A Diary of the Biological Revolution

by Gerald Weissmann

Pub Date: May 8th, 2002
ISBN: 0-8050-7095-8
Publisher: Henry Holt

Thirty-four short medical/social-history essays by the erudite if somewhat dyspeptic physician-author (Democracy and DNA, 1996, etc.).

Weissmann’s “diary” runs in reverse order, beginning on October 2, 2001, and working backwards to April 3, 2000. The dating is as arbitrary as the title; essays have more to do with whatever news struck Weissmann’s fancy and launched his stream of medical consciousness. For example, the entry dated June 26, 2000—the day that Francis Collins and Craig Venter appeared with President Clinton to announce that the rival teams had all but completed mapping the human genome—takes the White House event as a jumping-off point for a discussion of laying the transatlantic cable in the19th century and the place of private enterprise in science and industry.
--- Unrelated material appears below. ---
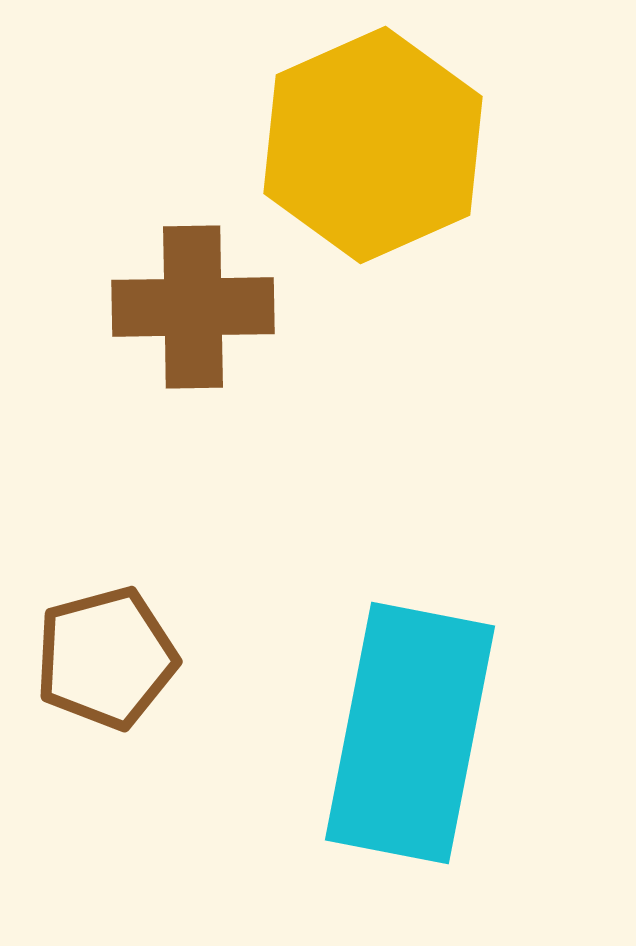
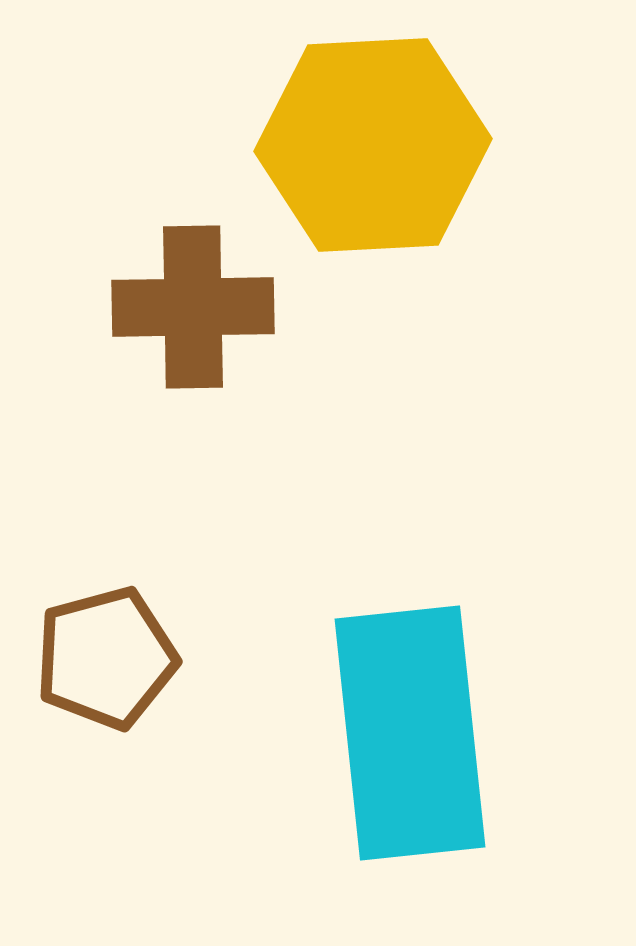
yellow hexagon: rotated 21 degrees clockwise
cyan rectangle: rotated 17 degrees counterclockwise
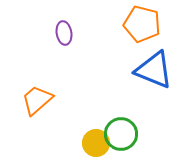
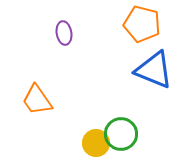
orange trapezoid: rotated 84 degrees counterclockwise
Given the author’s respectable knowledge of the arts and sciences, this approach is often rather enlightening. Weissmann’s take on good friend Lewis Thomas’s life (January 17, 2001) emphasizes Thomas’s liberal stance against the rampant anti-Semitism that characterized most medical schools a generation ago. The essay for October 3, 2000 (during the week the FDA approved controversial “abortion pill” RU 486), encapsulates the history of research on the effects of steroid hormones on cell membranes and of prostaglandins on uterine muscle. April 3, 2000, cautions against mixing prescription drugs and herbal remedies (about which Weissmann is generally negative) but concludes with a marvelous history of aspirin. July 4, 2000, a paean to the late Patrick O’Brian, may intrigue fans with the suggestion that O’Brian heroes Aubrey and Maturin are modeled after Fitzroy and Darwin. Elsewhere, Weissmann reveals an impatience with the way things are, a sense that we haven’t come all that far, and even the suggestion that it might be best to go back, for example by reintroducing DDT as a means of preventing malaria.

There’s wisdom here to be sure, but it’s mingled with plenty of self-indulgence.